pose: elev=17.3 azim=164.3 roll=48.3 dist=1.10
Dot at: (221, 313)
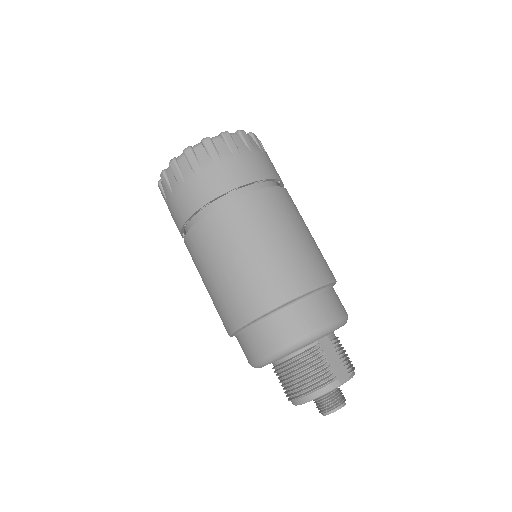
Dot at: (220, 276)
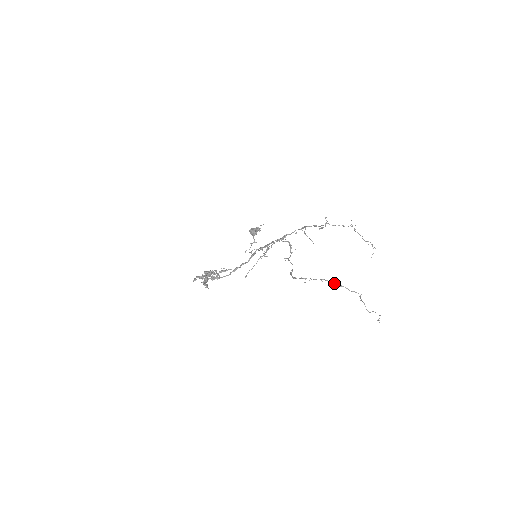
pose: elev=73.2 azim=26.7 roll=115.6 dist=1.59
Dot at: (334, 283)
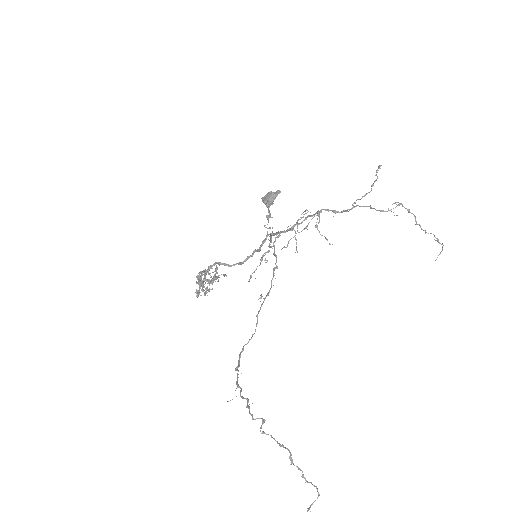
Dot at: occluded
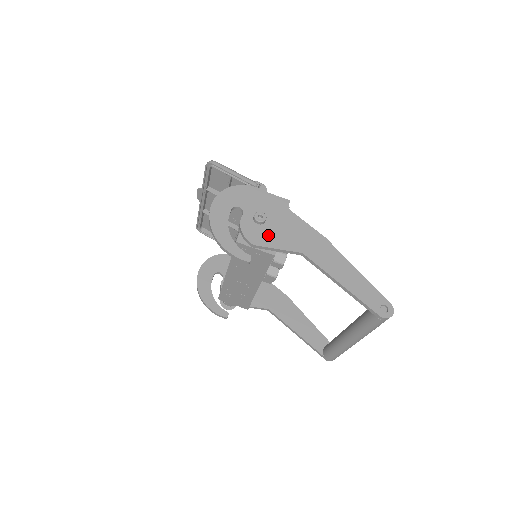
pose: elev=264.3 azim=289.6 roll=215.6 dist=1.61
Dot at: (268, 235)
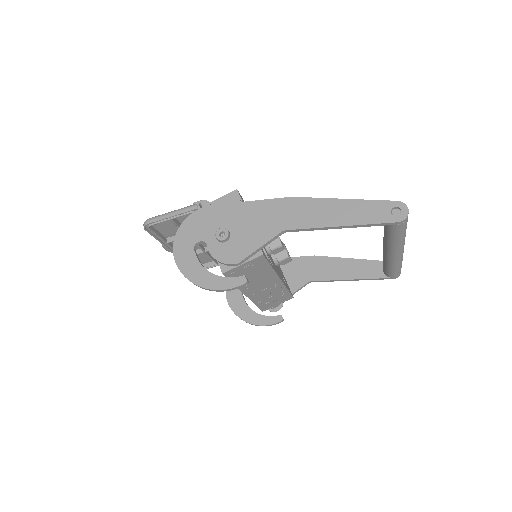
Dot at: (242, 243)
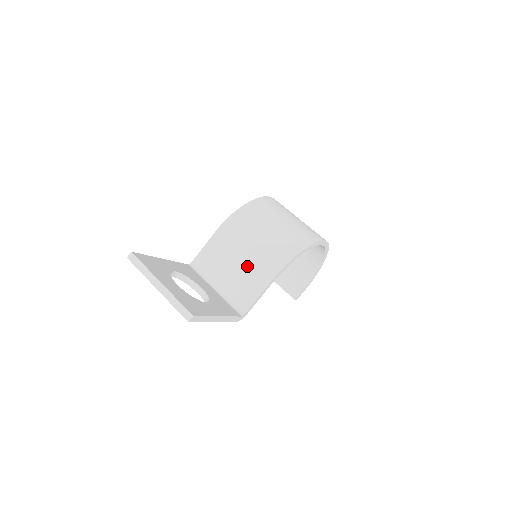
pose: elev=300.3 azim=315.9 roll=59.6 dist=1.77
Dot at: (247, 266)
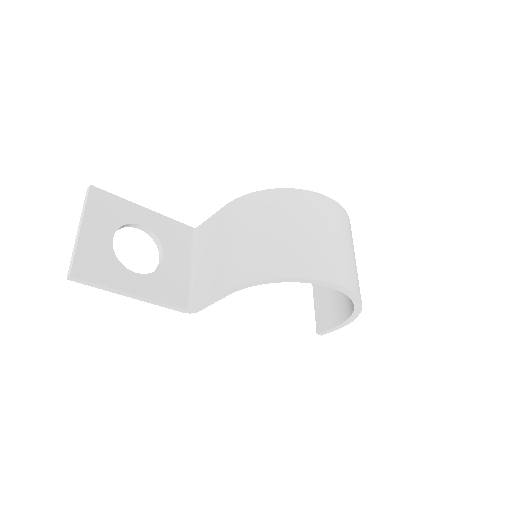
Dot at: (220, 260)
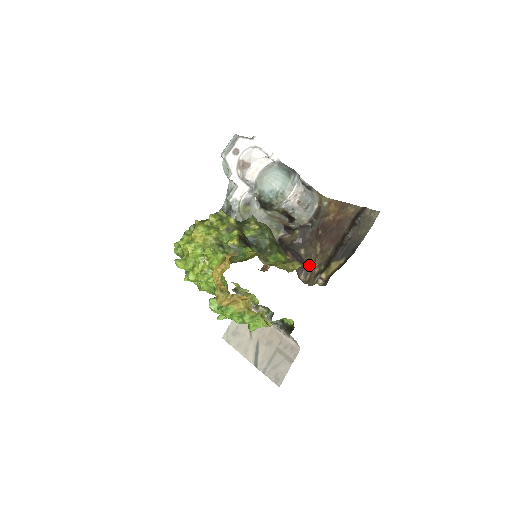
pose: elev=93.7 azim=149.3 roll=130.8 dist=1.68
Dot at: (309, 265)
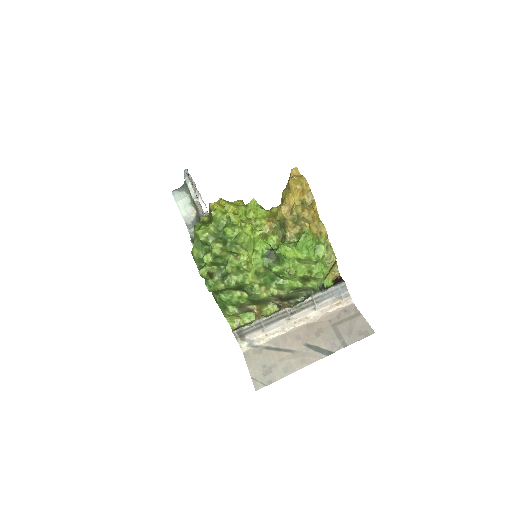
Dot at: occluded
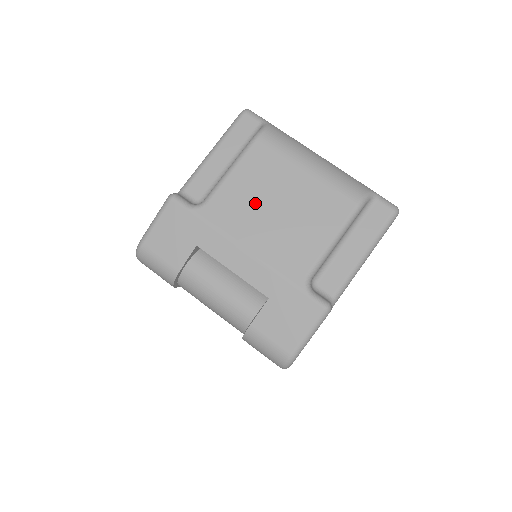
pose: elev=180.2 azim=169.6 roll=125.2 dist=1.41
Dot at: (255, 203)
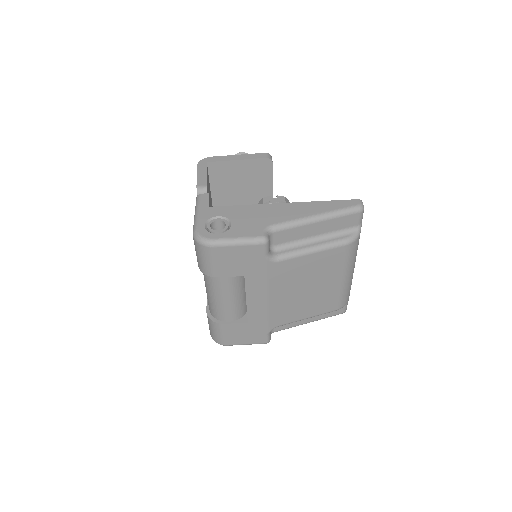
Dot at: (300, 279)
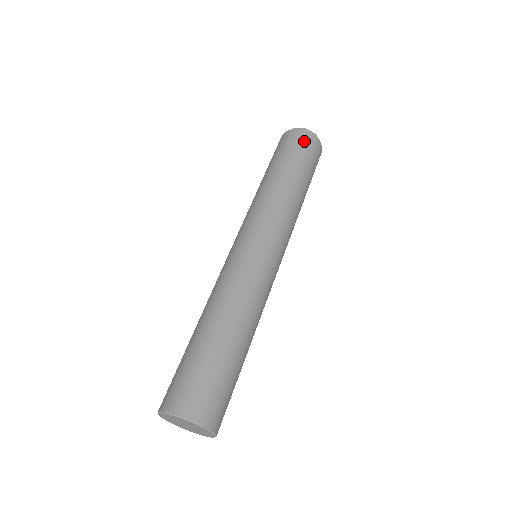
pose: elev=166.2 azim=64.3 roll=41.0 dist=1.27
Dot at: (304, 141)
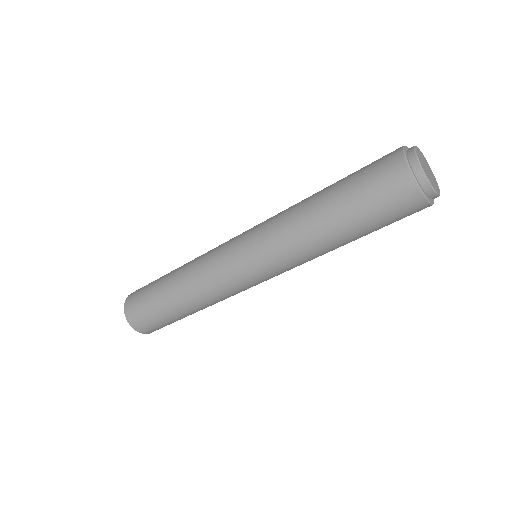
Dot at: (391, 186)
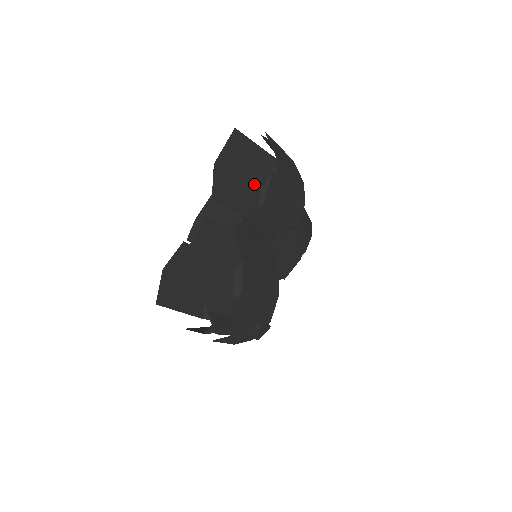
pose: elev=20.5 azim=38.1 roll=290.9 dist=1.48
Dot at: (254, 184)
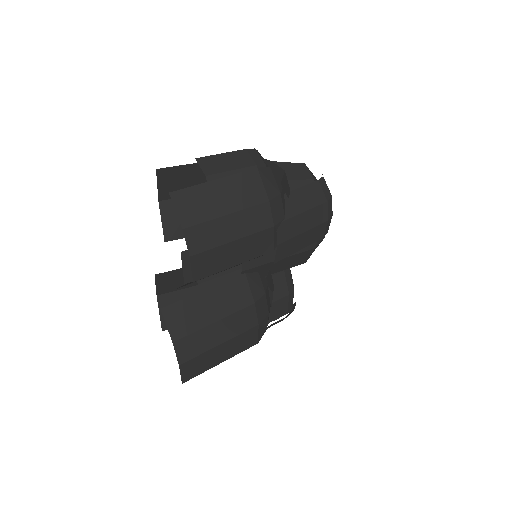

• [What this task involves]
Lay out the whole listing above as a JSON list of strings, with one string per line. Leave out blank lines and the pictures.

• [Finished answer]
[
  "pose: elev=17.3 azim=164.3 roll=48.3 dist=1.10",
  "Dot at: (221, 313)",
  "Dot at: (220, 276)",
  "pose: elev=73.2 azim=26.7 roll=115.6 dist=1.59",
  "Dot at: (334, 283)",
  "Dot at: occluded",
  "pose: elev=264.3 azim=289.6 roll=215.6 dist=1.61",
  "Dot at: (268, 235)",
  "Dot at: (242, 243)",
  "pose: elev=300.3 azim=315.9 roll=59.6 dist=1.77",
  "Dot at: (247, 266)",
  "Dot at: (220, 260)",
  "pose: elev=93.7 azim=149.3 roll=130.8 dist=1.68",
  "Dot at: (309, 265)",
  "Dot at: occluded",
  "pose: elev=180.2 azim=169.6 roll=125.2 dist=1.41",
  "Dot at: (255, 203)",
  "Dot at: (300, 279)",
  "pose: elev=166.2 azim=64.3 roll=41.0 dist=1.27",
  "Dot at: (304, 141)",
  "Dot at: (391, 186)",
  "pose: elev=20.5 azim=38.1 roll=290.9 dist=1.48",
  "Dot at: (254, 184)"
]